IKKO「人と比べず、今の自分を認めて少しずつレベルアップを!」
近頃、「自己肯定感が低い」という若い方の話をよく耳にします。今のネット社会はさまざまな情報がもたらされる分、自分に自信がもてなくなるのかもしれませんね。例えばインスタなどのSNSで、キラキラ輝いて見える他者と自分を比べると、人より劣っているように感じてしまうのではないでしょうか。
しかし、人は人。自分は自分です。人と比べる必要はありません。人はそれぞれ置かれた環境や歩んできた道も違うわけですし、第一、自分が見ているのはその人のほんの一部です。すべてが恵まれているように見える人でも、人には言えない悩みを抱えていたり、つらい過去があったり、そこは他人にはわかりません。だから人を基準にして、自分に当てはめるのは無意味。自分を否定する材料が増えるだけだと思います。
…と、今の私ならそうはっきり言い切れますが、少し前までの私は自己否定と自己肯定を繰り返していました。自分に自信がなく、人の目を気にしてばかりいた時期もあります。そうした人生を送ってきただけに、自己肯定感がもてないという方の気持ちもよくわかるのです。
私は男として生まれましたが、心は女性だったので、ずっと生きにくさを感じてきました。今でこそ、ジェンダーレスや多様性を認めようという声が上がっていますが、それは都会の一部の人たちだけに通用する話。現実の社会はまだまだ厳しく、依然として偏見や差別は残っています。ましてや地方の、私が育った時代は理解されるはずもなく、小学生の頃は友人たちに「気持ち悪いオカマ」とののしられたこともあります。

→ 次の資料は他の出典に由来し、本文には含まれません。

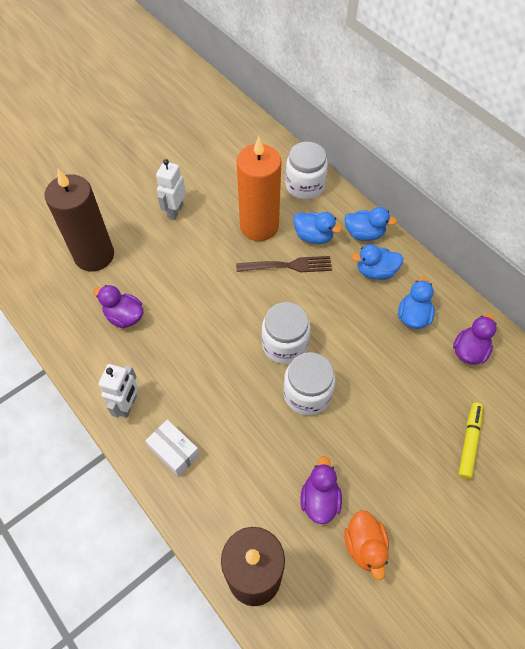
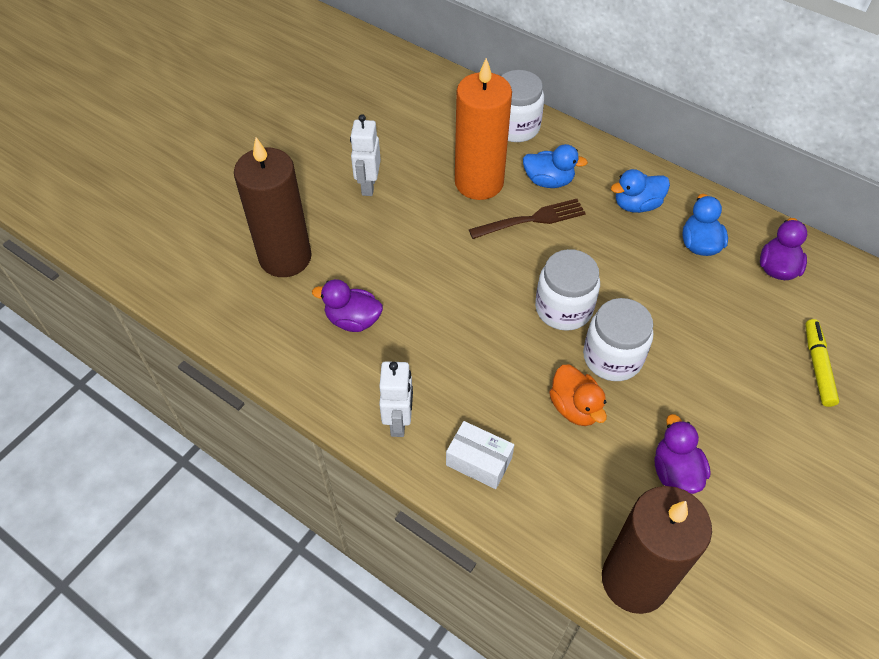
camera: 15 degrees left, 5 degrees down
blue duck [344,207,397,241] -> none
orange duck [344,510,389,580] -> orange duck moved to [549,365,607,426]

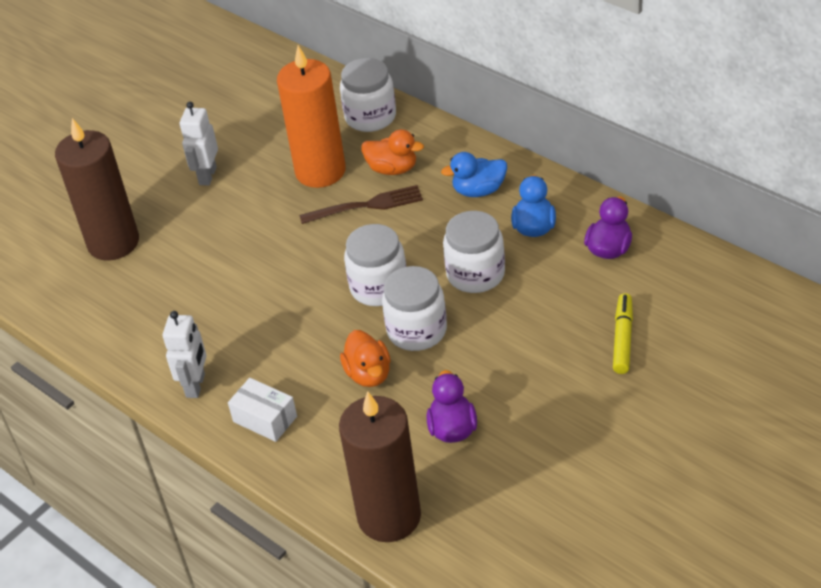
camera: 10 degrees right, 10 degrees down
purple duck [312,279,383,332] -> none
blue duck [523,144,588,188] -> orange duck [361,129,424,175]
none -> white jar [443,211,505,293]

母や姉たちは薄々気づいていたと思いますが、39歳のときに思い切って両親にカミングアウトしたら、父は強いショックを受けて大激怒。その心のしこりがのちのちまで残ったことも、自己否定に陥る一因になりました。
自分を愛することで真の幸せな人生に。
その後、「オネエのヘアメイクアップアーティスト」としてテレビの出演が増え、注目されるようになりましたが、さまざまな反応があったのも事実。誰にも負けない実力をつけて、ある程度の自信がもてたものの、私の中には人から評価されたい、認められたいとの思いが強まっていきました。一流のブランド品を身につけて、自分を大きく見せようとしていたあの頃…。今にして思えば、どこか完全に自己肯定できていない自分がいたのだと思います。
心の底から自分のすべてを肯定できるようになったのは、つい最近です。美容家として人一倍努力して、一流のメイクを極めたと実感したときに初めて、誰の前に出ても恥ずかしくない自分になったと思いました。つらいことがあっても常に前を向き、自分自身を磨き続けてきた結果、ようやく自分で自分を認められるようになったのです。

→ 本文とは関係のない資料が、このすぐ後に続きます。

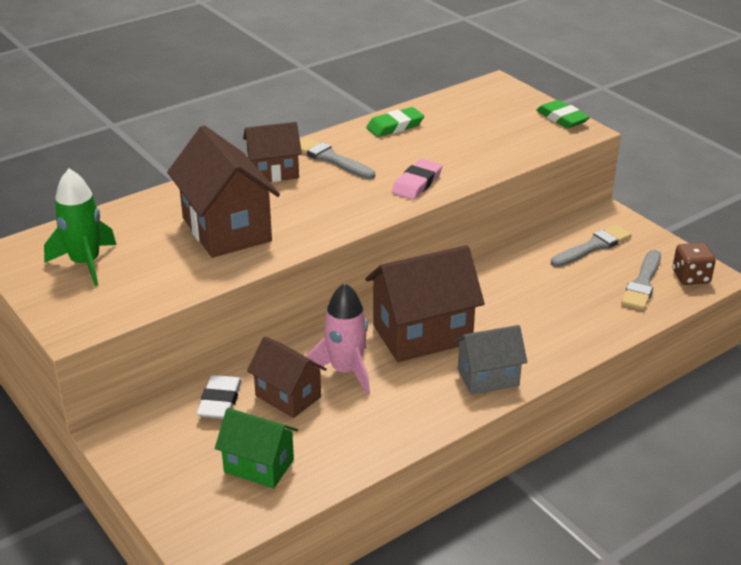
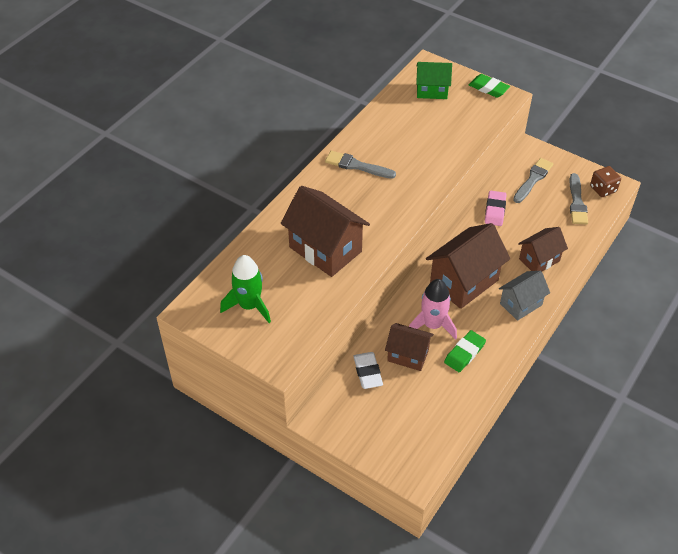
camera: 20 degrees left, 15 degrees up
green house [215,408,298,488] -> green house moved to [416,62,452,99]
brown house [243,122,302,182] -> brown house moved to [518,227,568,271]
green eraser [366,107,424,137] -> green eraser moved to [444,330,486,372]
pink eraser [392,159,442,200] -> pink eraser moved to [485,191,506,226]

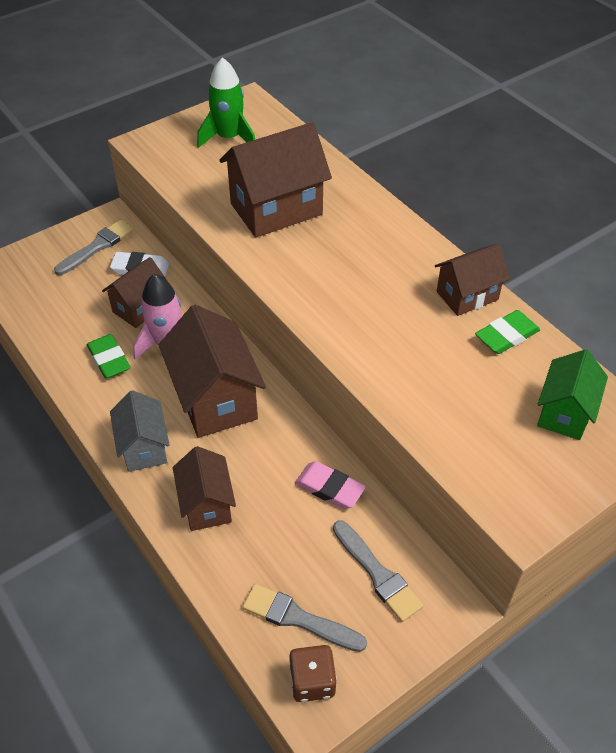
camera: 110 degrees right, 0 degrees up
grey brush [325,151,396,179] -> grey brush moved to [54,219,134,275]
green eraser [469,74,510,98] -> green eraser moved to [475,310,540,354]
none -> brown house [435,244,510,316]

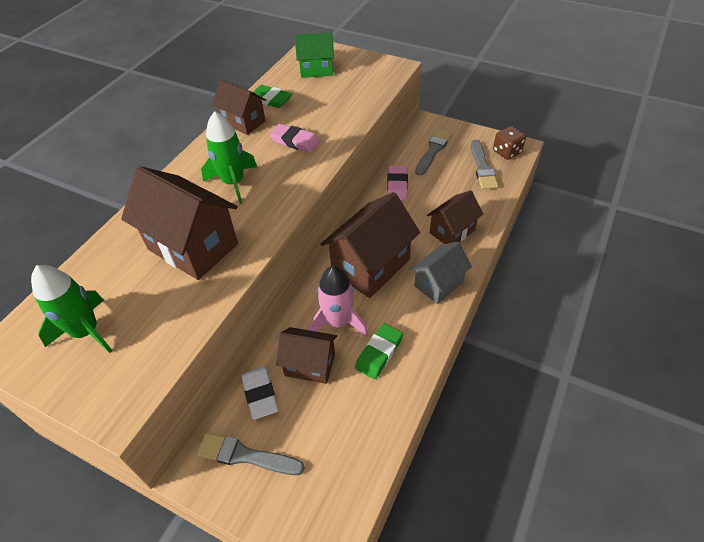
camera: 115 degrees left, 0 degrees up
none -> green rocket [201,111,257,204]
none -> pink eraser [270,124,321,153]

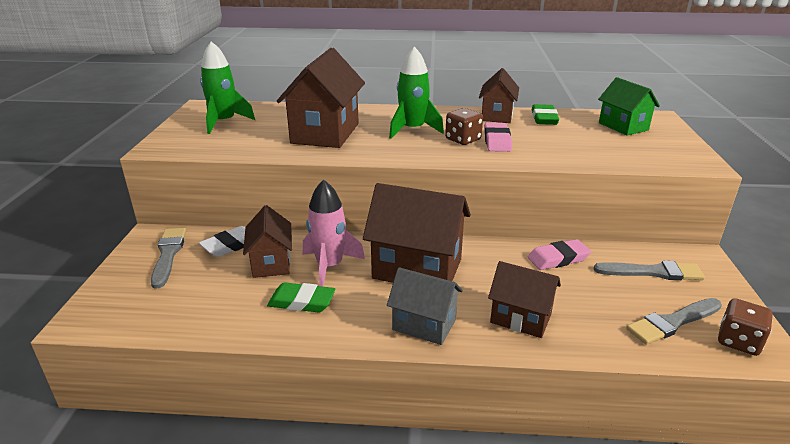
camera: 65 degrees right, 20 degrees down
none -> brown dice [445,108,483,145]

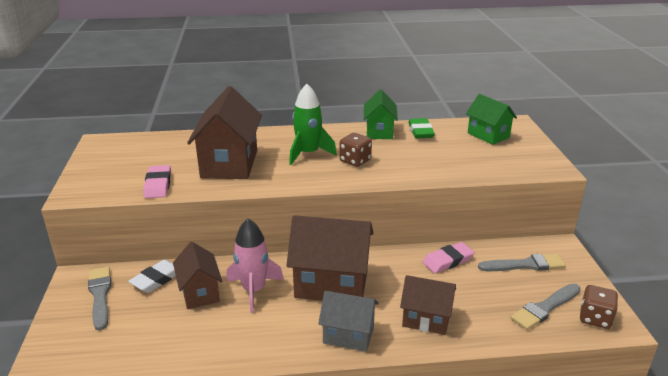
camera: 10 degrees left, 0 degrees up
green rocket [200,41,255,134] -> none
green eraser [267,282,336,313] -> none
brown house [479,68,519,123] -> green house [364,89,398,139]
pink eraser [484,123,512,152] -> pink eraser moved to [143,165,171,198]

こうした私の経験からみなさんにお伝えしたいのは、何事もあせりは禁物ということ。一気に高い理想の自分を目指すのではなく、自分のレベルを少しずつ上げていくといいでしょう。例えば自分の理想がレベル10で、今の自分がレベル3だとしたら、まずはレベル4を目指すように。
ただしその前に、レベル3の自分を認め、ありのままの自分を肯定することが大事です。「仕事の成果は上がらないけど自分なりにがんばっている」とか、「家事は苦手だけど料理は好き」など、自分の良いところを認めてあげてください。そして、自己否定しているものは何か、なぜ否定しているのか、その根本原因を考えながら自分自身を改めて見つめ直してみましょう。つまり、今の自分をしっかりと受け止めて、その自分を愛することからスタートするのがポイントです。
そこからゆっくりと、一歩ずつ先を目指します。例えば「イライラしない自分」を目指すなら、最初は「今日1日だけ」、それができたら「今日から2日間」というように、1ミリずつ前に進んでいくといいですね。ちなみに、目標は人から「すてきね。いいわね」と言われる自分ではなく、「大好きな自分」になること。いつも曇りのないピュアな心をもって、理想とする自分を目指しましょう。
とはいえ、「せっかくレベル4まで行ったのに、思わぬ出来事でレベル3に逆戻り」ということが起こるかもしれません。しかしその現実を味わうことも、経験という実績になります。何より、一度はレベル4まで到達したという達成感は、脳の中にしっかりと刻み込まれます。その成功体験を忘れずに「またがんばろう」と努力し続けていると、それが自信になるはずです。大丈夫。大丈夫。努力はけっして裏切りません。
自己肯定につながる価値観は、そのときどきの状況、時代や年齢などによって変わってきます。以前は嫌だなと感じていたことが、肯定できるようになったりもします。私自身がそうでした。年を重ね、自己否定した時期も含めて、さまざまな経験の積み重ねが今の自分に生きているので、すべてが無駄ではなかったと思い至ります。そして、「真の幸せは自分を愛することから生まれる」という大事なことに気づきました。今の自分を大切にし、自分らしく生きていくと、自己肯定感も高まってくるような気がします。
IKKO 1962年1月20日生まれ、福岡県出身。美容家、タレントとして幅広く活躍し、著書も多数。近著に『1ミリの優しさ~IKKOの前を向いて生きる言葉』(大和書房)がある。